_Prompt A_. Write out the passage of the Christmas toy blog post that begins at the words "I was a believer." and ends after the words "swagger back then!".
_Prompt B_. Extend the blog post about the Mickey Mouse Talking Phone, picking up after its final sentence.

_Selected passage_.
══════════

Sunday, December 8, 2013

The Toy That Killed My Christmas




That was it!

 That phone was the holy grail to me in 1984.

That commercial roped me in and had me hooked. I had to have that flipping phone! If I didn't hear Snow White say she loves ME..ME!!! - I was going to lose my 5 year old shit!  I begged Santa in many crayon scented letters on Hello Kitty paper to please grant this one wish.  I wanted to be that one kid on the block that everyone was jealous of.  I wanted to have THE TOY - and in my mind this talking hunk of plastic was THE TOY!

I was a believer. Santa, the elves, the reindeer, the sleigh, the cookies, the chimney - the whole nine yards- 5 year old Molly Ann believed every word as truth. I had no reason not to trust what my parents said.
Yep - loads of swagger back then!

 I mean look at that face! That freckle faced kid believed without question that the fat man with the jelly belly would bring the magical Mickey Mouse Talking Phone to her on Christmas morn' - without a doubt! Seriously,  I almost look like I work for Santa in this picture.

Point is, I had complete faith in Santa, and he was going to deliver on my one request. Santa and only Santa could make this happen.

Well, back then my little brother was 2 and he was a hot mess - as he continues to be to this day.  My parents have been distracted by his antics since 1982 and I have been left to my own devices ever since.  I learned quickly how to find quiet places in the house to hide from the chaos and be in my own world.

One day my little brother was being a particularly bad seed. I decided to hide out in my parents room to avoid him. I brought a few My Little Ponies with me and hid under my parents king sized bed. I was on the right side of the bed towards the wall having a grand adventure with Butterscotch and Moonbeam when I saw - THE BAG! It was a big black garbage bag, under my parents bed. This intrigued me. My first thought was - oh no! Someone left the trash under the bed! I wanted to be the helpful child and take this neglected garbage outside. So I pushed this heavy bag out from under the bed, and I crawled out after it.

It didn't take long for me to notice the bag was untied and open. I went in to tie it and that is when I saw it!
Look at this shit! Who wouldn't want this?!





There is was! THE Mickey Mouse Talking Phone! I was so excited I may have giggled aloud. It was really in my home and I felt like the luckiest girl in the world - or at least on Old Ivy Rd.  Then I remembered - Wait, I asked Santa for this! Why is it under my parent's bed? Then I got even more excited! Oh, My, Goodness! I will get TWO of these! One from Santa and one from Mom and Dad! This will be the GREATEST CHRISTMAS EVER!

My 5 year old logic had reasoned that my parents, not having paid attention to me or the many letters I have written to Santa, went ahead and bought what Santa was OBVIOUSLY already bringing me. - Duh! So, being sly, I put the phone back and pushed the bag of toys under the bed and never spoke of it again.

══════════

_Dataset content_.
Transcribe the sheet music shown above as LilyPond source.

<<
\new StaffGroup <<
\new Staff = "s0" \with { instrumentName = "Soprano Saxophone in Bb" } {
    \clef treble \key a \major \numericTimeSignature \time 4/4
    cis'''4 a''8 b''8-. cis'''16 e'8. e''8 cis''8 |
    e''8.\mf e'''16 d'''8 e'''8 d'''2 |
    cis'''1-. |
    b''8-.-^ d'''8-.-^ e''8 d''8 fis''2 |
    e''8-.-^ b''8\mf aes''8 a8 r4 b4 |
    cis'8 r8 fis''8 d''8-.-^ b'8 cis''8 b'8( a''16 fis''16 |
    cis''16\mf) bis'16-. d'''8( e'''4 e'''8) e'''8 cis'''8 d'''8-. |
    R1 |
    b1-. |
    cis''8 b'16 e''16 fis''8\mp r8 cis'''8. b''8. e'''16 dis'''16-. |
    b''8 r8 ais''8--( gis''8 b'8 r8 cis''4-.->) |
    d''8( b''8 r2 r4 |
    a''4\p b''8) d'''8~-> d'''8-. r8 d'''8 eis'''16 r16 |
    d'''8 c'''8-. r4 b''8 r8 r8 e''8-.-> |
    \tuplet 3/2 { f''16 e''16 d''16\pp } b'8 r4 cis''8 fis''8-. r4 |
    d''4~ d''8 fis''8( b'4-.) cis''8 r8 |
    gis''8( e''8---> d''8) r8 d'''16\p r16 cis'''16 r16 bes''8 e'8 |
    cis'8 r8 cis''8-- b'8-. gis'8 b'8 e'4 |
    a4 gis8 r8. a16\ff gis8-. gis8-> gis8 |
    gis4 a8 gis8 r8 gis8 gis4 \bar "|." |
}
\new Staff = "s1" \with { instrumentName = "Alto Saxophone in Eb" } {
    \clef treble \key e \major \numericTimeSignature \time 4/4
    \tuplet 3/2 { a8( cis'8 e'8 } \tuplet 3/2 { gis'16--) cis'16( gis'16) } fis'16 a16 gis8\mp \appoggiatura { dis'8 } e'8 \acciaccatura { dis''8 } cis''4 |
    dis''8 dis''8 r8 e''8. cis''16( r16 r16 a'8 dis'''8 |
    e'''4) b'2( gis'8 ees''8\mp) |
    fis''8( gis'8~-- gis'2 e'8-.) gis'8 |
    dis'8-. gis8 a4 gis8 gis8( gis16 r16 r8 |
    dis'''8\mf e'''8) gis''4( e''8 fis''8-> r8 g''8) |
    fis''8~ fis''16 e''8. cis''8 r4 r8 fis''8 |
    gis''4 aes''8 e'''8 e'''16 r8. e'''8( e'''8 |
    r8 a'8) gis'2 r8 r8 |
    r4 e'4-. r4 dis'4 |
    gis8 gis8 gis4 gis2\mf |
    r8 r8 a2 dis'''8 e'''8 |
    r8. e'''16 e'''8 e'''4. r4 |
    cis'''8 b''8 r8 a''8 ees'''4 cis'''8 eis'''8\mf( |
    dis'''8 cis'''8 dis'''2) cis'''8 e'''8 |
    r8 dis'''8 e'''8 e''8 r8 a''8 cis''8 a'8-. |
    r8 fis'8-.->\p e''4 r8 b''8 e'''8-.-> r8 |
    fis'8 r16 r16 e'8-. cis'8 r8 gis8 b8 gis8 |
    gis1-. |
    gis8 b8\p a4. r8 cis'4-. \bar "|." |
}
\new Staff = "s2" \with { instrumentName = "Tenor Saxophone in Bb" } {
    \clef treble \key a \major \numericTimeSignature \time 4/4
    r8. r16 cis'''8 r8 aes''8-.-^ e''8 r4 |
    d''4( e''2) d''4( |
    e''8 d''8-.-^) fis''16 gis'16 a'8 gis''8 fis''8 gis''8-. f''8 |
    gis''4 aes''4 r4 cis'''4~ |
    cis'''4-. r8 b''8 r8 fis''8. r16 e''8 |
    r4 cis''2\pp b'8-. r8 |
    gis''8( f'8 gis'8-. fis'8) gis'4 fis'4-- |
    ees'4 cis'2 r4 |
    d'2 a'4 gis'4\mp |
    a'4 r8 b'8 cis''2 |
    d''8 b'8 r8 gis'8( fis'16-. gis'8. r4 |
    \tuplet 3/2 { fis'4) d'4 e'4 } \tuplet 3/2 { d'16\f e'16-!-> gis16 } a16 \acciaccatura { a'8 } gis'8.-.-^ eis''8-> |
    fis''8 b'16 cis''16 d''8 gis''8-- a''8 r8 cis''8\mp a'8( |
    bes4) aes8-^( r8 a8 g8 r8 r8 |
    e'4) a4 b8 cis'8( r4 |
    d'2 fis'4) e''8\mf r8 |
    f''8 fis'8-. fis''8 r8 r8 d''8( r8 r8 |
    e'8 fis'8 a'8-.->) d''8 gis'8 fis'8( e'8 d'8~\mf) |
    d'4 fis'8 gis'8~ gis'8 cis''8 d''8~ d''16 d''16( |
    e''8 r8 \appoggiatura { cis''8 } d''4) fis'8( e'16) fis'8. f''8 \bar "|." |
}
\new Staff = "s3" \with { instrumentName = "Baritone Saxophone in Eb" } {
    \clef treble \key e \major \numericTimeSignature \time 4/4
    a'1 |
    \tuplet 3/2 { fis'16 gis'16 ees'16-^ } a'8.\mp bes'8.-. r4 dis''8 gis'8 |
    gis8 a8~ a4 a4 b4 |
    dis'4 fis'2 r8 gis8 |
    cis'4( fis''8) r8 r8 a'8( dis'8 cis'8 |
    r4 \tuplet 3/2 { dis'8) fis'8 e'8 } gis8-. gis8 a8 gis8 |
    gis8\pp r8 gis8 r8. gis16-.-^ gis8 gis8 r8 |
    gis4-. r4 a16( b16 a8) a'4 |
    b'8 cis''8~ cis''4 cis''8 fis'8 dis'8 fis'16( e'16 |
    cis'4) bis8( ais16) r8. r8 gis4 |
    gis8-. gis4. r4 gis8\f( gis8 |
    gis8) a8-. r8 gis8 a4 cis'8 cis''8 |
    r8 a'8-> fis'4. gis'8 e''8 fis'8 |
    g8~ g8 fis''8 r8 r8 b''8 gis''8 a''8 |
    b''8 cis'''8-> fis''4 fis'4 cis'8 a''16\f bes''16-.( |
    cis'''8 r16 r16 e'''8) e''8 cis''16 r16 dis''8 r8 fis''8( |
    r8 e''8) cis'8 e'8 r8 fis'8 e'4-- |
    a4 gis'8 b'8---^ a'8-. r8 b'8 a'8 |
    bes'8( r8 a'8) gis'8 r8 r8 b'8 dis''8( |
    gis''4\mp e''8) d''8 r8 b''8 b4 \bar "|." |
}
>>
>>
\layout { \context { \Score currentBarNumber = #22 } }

══════════

_Exercise answer A_.
I was a believer. Santa, the elves, the reindeer, the sleigh, the cookies, the chimney - the whole nine yards- 5 year old Molly Ann believed every word as truth. I had no reason not to trust what my parents said.
Yep - loads of swagger back then!

_Exercise answer B_.
It took every bit of self control I had to not spill the beans on my epic find, but I did not want to risk them returning the phone they bought and me not getting TWO Mickey Mouse Talking Phones. This was the most difficult thing for a chatty 5 year old girl to do - keep a secret. But I did it.

Christmas morning came and I woke my little brother up at an obscene hour to help move things along.  Dad checked to see if Santa indeed came and we were given the "all clear".  I tore into the living room searching for the Talking Phone. I found it right away. It had a bow and tag on it "To Dearest Molly - Love Santa". Ok, so I found the Santa one! Awesome! I gave my best excited face and then kept moving. I wanted to save my real "Christmas Joy" face for when I found the other phone.  I muddled through other gifts while desperately looking for the matching toy. 

Well, you guessed it folks. There was no other phone. This was it!

BUSTED!

I caught my folks red handed! That was the moment it all became crystal clear to me.

"Hi little 5 year old Molly - Merry Christmas - Santa isn't real - welcome to the real world bitch!" -

That is what that unopened toy was saying to me.  My bubble was burst and I felt my stomach drop.  I I was devastated! Total shock! I took my loot back to my room, and I never mentioned to my family, until now, that I knew Santa was really Mom and Dad. I have kept that secret to this day - now it is finally out.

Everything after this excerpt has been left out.